* _WORK INSTRUCTION_
Please give the number of lines in the material below that contain "αυτή", without further comment.

* _RECORDS FOR THE TASK_
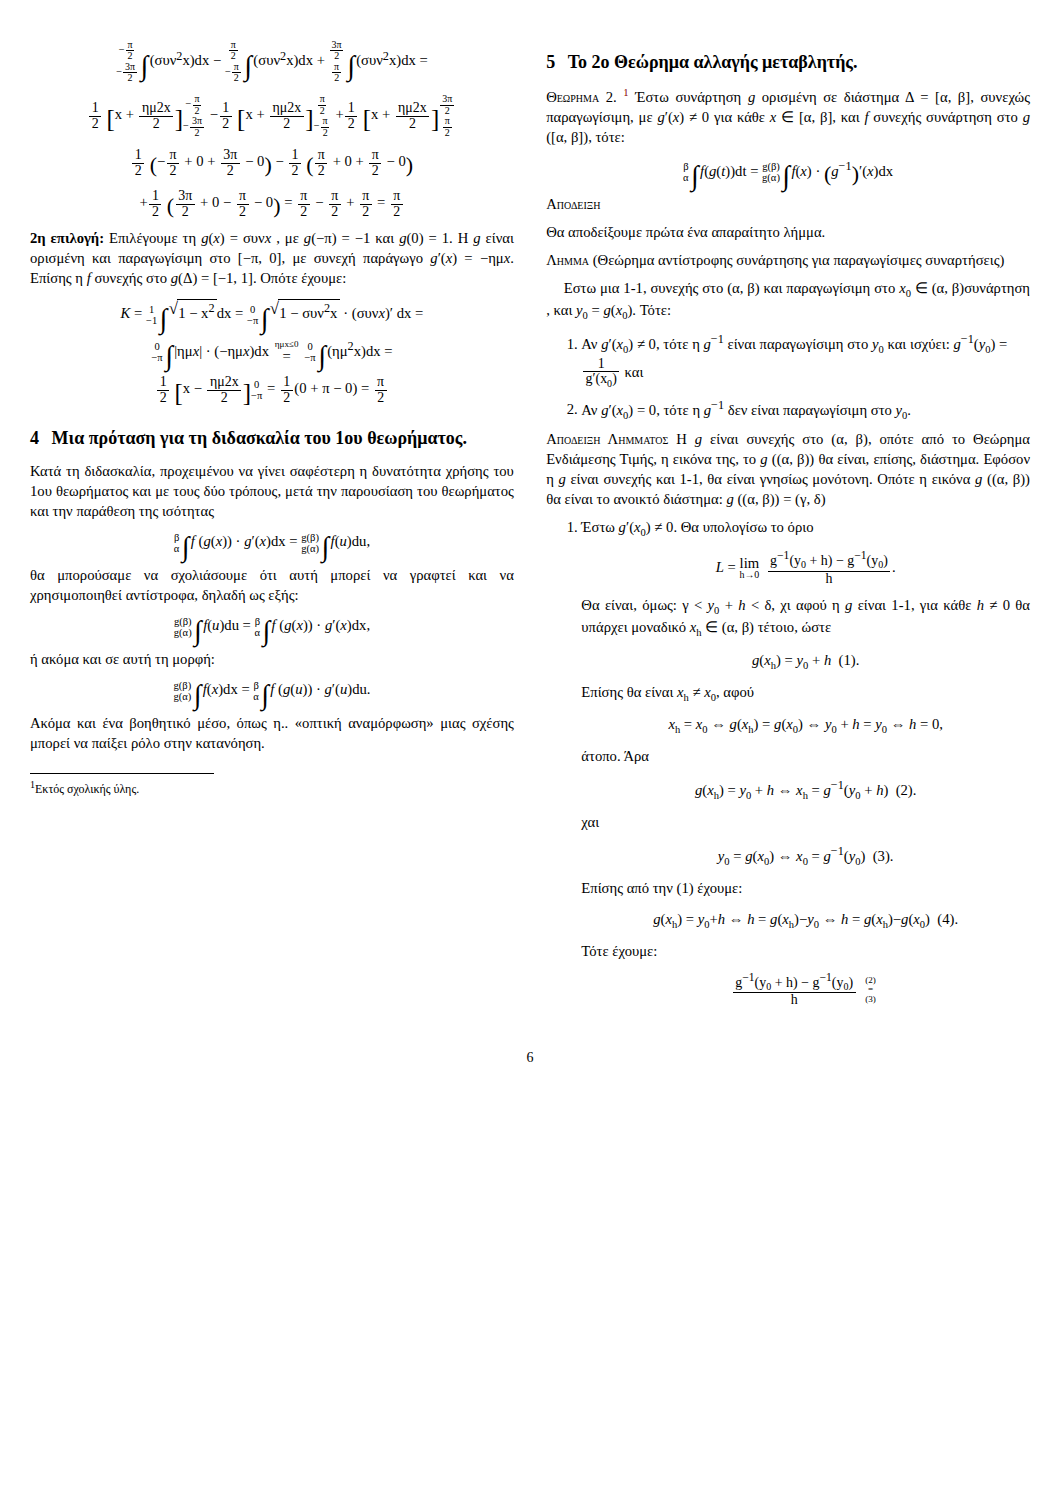−π 2−3π 2∫(συν2x)dx − π 2−π 2∫(συν2x)dx + 3π 2 π 2∫(συν2x)dx =
12 [x + ημ2x 2]−π 2−3π 2 −12 [x + ημ2x 2] π 2−π 2 +12 [x + ημ2x 2] 3π 2 π 2
12 (−π 2 + 0 + 3π 2 − 0) − 12 (π 2 + 0 + π 2 − 0)
+12 (3π 2 + 0 − π 2 − 0) = π 2 − π 2 + π 2 = π 2
2η επιλογή: Επιλέγουμε τη g(x) = συνx , με g(−π) = −1 και g(0) = 1. Η g είναι ορισμένη και παραγωγίσιμη στο [−π, 0], με συνεχή παράγωγο g′(x) = −ημx. Επίσης η f συνεχής στο g(Δ) = [−1, 1]. Οπότε έχουμε:
K = 1−1∫1 − x2dx = 0−π∫1 − συν2x · (συνx)′ dx =
0−π∫|ημx| · (−ημx)dx ημx≤0= 0−π∫(ημ2x)dx =
12 [x − ημ2x 2] 0−π = 12(0 + π − 0) = π 2
4 Μια πρόταση για τη διδασκαλία του 1ου θεωρήματος.
Κατά τη διδασκαλία, προχειμένου να γίνει σαφέστερη η δυνατότητα χρήσης του 1ου θεωρήματος και με τους δύο τρόπους, μετά την παρουσίαση του θεωρήματος και την παράθεση της ισότητας
βα∫f (g(x)) · g′(x)dx = g(β) g(α)∫f(u)du,
θα μπορούσαμε να σχολιάσουμε ότι αυτή μπορεί να γραφτεί και να χρησιμοποιηθεί αντίστροφα, δηλαδή ως εξής:
g(β) g(α)∫f(u)du = βα∫f (g(x)) · g′(x)dx,
ή ακόμα και σε αυτή τη μορφή:
g(β) g(α)∫f(x)dx = βα∫f (g(u)) · g′(u)du.
Ακόμα και ένα βοηθητικό μέσο, όπως η.. «οπτική αναμόρφωση» μιας σχέσης μπορεί να παίξει ρόλο στην κατανόηση.
1Εκτός σχολικής ύλης.
5 Το 2ο Θεώρημα αλλαγής μεταβλητής.
Θεωρημα 2. 1 Έστω συνάρτηση g ορισμένη σε διάστημα Δ = [α, β], συνεχώς παραγωγίσιμη, με g′(x) ≠ 0 για κάθε x ∈ [α, β], και f συνεχής συνάρτηση στο g ([α, β]), τότε:
βα∫f(g(t))dt = g(β) g(α)∫f(x) · (g−1)′(x)dx
Αποδειξη
Θα αποδείξουμε πρώτα ένα απαραίτητο λήμμα.
Λημμα (Θεώρημα αντίστροφης συνάρτησης για παραγωγίσιμες συναρτήσεις)
Εστω μια 1-1, συνεχής στο (α, β) και παραγωγίσιμη στο x 0 ∈ (α, β)συνάρτηση , και y 0 = g(x 0). Τότε:
Αν g′(x 0) ≠ 0, τότε η g−1 είναι παραγωγίσιμη στο y 0 και ισχύει: g−1(y 0) = 1 g′(x0) και
Αν g′(x 0) = 0, τότε η g−1 δεν είναι παραγωγίσιμη στο y 0.
Αποδειξη Λημματος Η g είναι συνεχής στο (α, β), οπότε από το Θεώρημα Ενδιάμεσης Τιμής, η εικόνα της, το g ((α, β)) θα είναι, επίσης, διάστημα. Εφόσον η g είναι συνεχής και 1-1, θα είναι γνησίως μονότονη. Οπότε η εικόνα g ((α, β)) θα είναι το ανοικτό διάστημα: g ((α, β)) = (γ, δ)
Έστω g′(x 0) ≠ 0. Θα υπολογίσω το όριο
L = lim h→0 g−1(y0 + h) − g−1(y0) h.
Θα είναι, όμως: γ < y 0 + h < δ, χι αφού η g είναι 1-1, για κάθε h ≠ 0 θα υπάρχει μοναδικό xh ∈ (α, β) τέτοιο, ώστε
g(xh) = y 0 + h (1).
Επίσης θα είναι xh ≠ x 0, αφού
xh = x 0 ⇔ g(xh) = g(x 0) ⇔ y 0 + h = y 0 ⇔ h = 0,
άτοπο. Άρα
g(xh) = y 0 + h ⇔ xh = g−1(y 0 + h) (2).
χαι
y 0 = g(x 0) ⇔ x 0 = g−1(y 0) (3).
Επίσης από την (1) έχουμε:
g(xh) = y 0+h ⇔ h = g(xh)−y 0 ⇔ h = g(xh)−g(x 0) (4).
Τότε έχουμε:
g−1(y0 + h) − g−1(y0) h (2)=(3)
6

* _RESULT BELOW_
2